- **Task statement**
Although pictures appear in the data, the answer should contain only the lines from its start through the line with "verwarmingsbuizen heb je direct lagere", written out exactly.

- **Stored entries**
- Opening Delimiter -

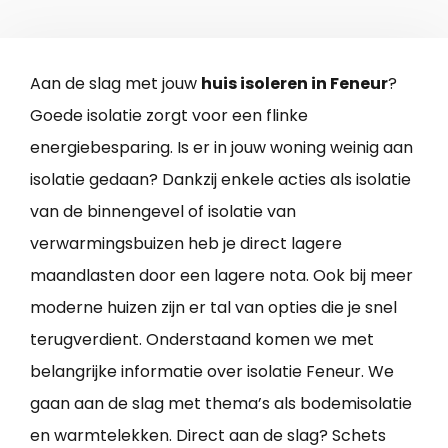
Aan de slag met jouw
huis isoleren in Feneur
?
Goede isolatie zorgt voor een flinke
energiebesparing. Is er in jouw woning weinig aan
isolatie gedaan? Dankzij enkele acties als isolatie
van de binnengevel of isolatie van
verwarmingsbuizen heb je direct lagere
maandlasten door een lagere nota. Ook bij meer
moderne huizen zijn er tal van opties die je snel
terugverdient. Onderstaand komen we met
belangrijke informatie over isolatie Feneur. We
gaan aan de slag met thema’s als bodemisolatie
en warmtelekken. Direct aan de slag? Schets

- Closing Delimiter -

- **Response for this exercise**
Aan de slag met jouw
huis isoleren in Feneur
?
Goede isolatie zorgt voor een flinke
energiebesparing. Is er in jouw woning weinig aan
isolatie gedaan? Dankzij enkele acties als isolatie
van de binnengevel of isolatie van
verwarmingsbuizen heb je direct lagere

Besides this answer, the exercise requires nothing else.